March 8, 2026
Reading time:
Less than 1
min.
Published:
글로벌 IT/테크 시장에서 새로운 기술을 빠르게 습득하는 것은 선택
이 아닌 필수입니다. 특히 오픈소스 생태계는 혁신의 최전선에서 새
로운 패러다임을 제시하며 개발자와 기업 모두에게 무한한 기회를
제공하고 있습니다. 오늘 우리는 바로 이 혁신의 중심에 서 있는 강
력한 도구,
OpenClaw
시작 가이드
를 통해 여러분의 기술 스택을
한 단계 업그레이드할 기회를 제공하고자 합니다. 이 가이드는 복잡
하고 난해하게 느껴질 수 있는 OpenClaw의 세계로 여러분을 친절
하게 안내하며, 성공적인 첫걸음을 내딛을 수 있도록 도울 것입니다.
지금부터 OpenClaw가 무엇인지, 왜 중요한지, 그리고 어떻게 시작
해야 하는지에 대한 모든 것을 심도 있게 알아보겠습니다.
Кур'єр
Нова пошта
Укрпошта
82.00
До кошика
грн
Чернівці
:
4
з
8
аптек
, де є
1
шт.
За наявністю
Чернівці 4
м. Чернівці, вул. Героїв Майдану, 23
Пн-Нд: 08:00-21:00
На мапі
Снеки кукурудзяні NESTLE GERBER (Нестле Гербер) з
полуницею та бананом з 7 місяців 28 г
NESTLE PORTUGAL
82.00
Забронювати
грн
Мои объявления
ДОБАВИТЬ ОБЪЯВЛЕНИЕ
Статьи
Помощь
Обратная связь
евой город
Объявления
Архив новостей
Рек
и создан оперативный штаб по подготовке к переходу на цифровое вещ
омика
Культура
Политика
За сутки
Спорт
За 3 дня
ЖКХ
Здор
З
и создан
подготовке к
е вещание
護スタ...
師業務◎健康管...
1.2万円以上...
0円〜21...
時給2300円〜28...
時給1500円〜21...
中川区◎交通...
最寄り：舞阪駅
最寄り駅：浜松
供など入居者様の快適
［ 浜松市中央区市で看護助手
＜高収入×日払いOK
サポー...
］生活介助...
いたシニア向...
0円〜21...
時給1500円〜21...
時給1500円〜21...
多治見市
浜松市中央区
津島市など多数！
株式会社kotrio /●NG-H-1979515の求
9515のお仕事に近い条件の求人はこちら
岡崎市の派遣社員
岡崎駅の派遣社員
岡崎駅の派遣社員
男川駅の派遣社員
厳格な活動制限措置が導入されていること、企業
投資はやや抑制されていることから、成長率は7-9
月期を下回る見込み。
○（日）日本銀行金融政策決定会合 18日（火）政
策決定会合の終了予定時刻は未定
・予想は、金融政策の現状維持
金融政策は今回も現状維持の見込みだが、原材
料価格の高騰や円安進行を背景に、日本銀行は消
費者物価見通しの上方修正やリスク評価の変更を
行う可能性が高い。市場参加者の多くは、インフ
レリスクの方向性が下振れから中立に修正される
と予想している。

EXERCISE REQUIREMENTS
Can you rewrite the records with every "82.00" changed to "95.00" and nothing else altered?

SOLUTION TO THIS TASK
March 8, 2026
Reading time:
Less than 1
min.
Published:
글로벌 IT/테크 시장에서 새로운 기술을 빠르게 습득하는 것은 선택
이 아닌 필수입니다. 특히 오픈소스 생태계는 혁신의 최전선에서 새
로운 패러다임을 제시하며 개발자와 기업 모두에게 무한한 기회를
제공하고 있습니다. 오늘 우리는 바로 이 혁신의 중심에 서 있는 강
력한 도구,
OpenClaw
시작 가이드
를 통해 여러분의 기술 스택을
한 단계 업그레이드할 기회를 제공하고자 합니다. 이 가이드는 복잡
하고 난해하게 느껴질 수 있는 OpenClaw의 세계로 여러분을 친절
하게 안내하며, 성공적인 첫걸음을 내딛을 수 있도록 도울 것입니다.
지금부터 OpenClaw가 무엇인지, 왜 중요한지, 그리고 어떻게 시작
해야 하는지에 대한 모든 것을 심도 있게 알아보겠습니다.
Кур'єр
Нова пошта
Укрпошта
95.00
До кошика
грн
Чернівці
:
4
з
8
аптек
, де є
1
шт.
За наявністю
Чернівці 4
м. Чернівці, вул. Героїв Майдану, 23
Пн-Нд: 08:00-21:00
На мапі
Снеки кукурудзяні NESTLE GERBER (Нестле Гербер) з
полуницею та бананом з 7 місяців 28 г
NESTLE PORTUGAL
95.00
Забронювати
грн
Мои объявления
ДОБАВИТЬ ОБЪЯВЛЕНИЕ
Статьи
Помощь
Обратная связь
евой город
Объявления
Архив новостей
Рек
и создан оперативный штаб по подготовке к переходу на цифровое вещ
омика
Культура
Политика
За сутки
Спорт
За 3 дня
ЖКХ
Здор
З
и создан
подготовке к
е вещание
護スタ...
師業務◎健康管...
1.2万円以上...
0円〜21...
時給2300円〜28...
時給1500円〜21...
中川区◎交通...
最寄り：舞阪駅
最寄り駅：浜松
供など入居者様の快適
［ 浜松市中央区市で看護助手
＜高収入×日払いOK
サポー...
］生活介助...
いたシニア向...
0円〜21...
時給1500円〜21...
時給1500円〜21...
多治見市
浜松市中央区
津島市など多数！
株式会社kotrio /●NG-H-1979515の求
9515のお仕事に近い条件の求人はこちら
岡崎市の派遣社員
岡崎駅の派遣社員
岡崎駅の派遣社員
男川駅の派遣社員
厳格な活動制限措置が導入されていること、企業
投資はやや抑制されていることから、成長率は7-9
月期を下回る見込み。
○（日）日本銀行金融政策決定会合 18日（火）政
策決定会合の終了予定時刻は未定
・予想は、金融政策の現状維持
金融政策は今回も現状維持の見込みだが、原材
料価格の高騰や円安進行を背景に、日本銀行は消
費者物価見通しの上方修正やリスク評価の変更を
行う可能性が高い。市場参加者の多くは、インフ
レリスクの方向性が下振れから中立に修正される
と予想している。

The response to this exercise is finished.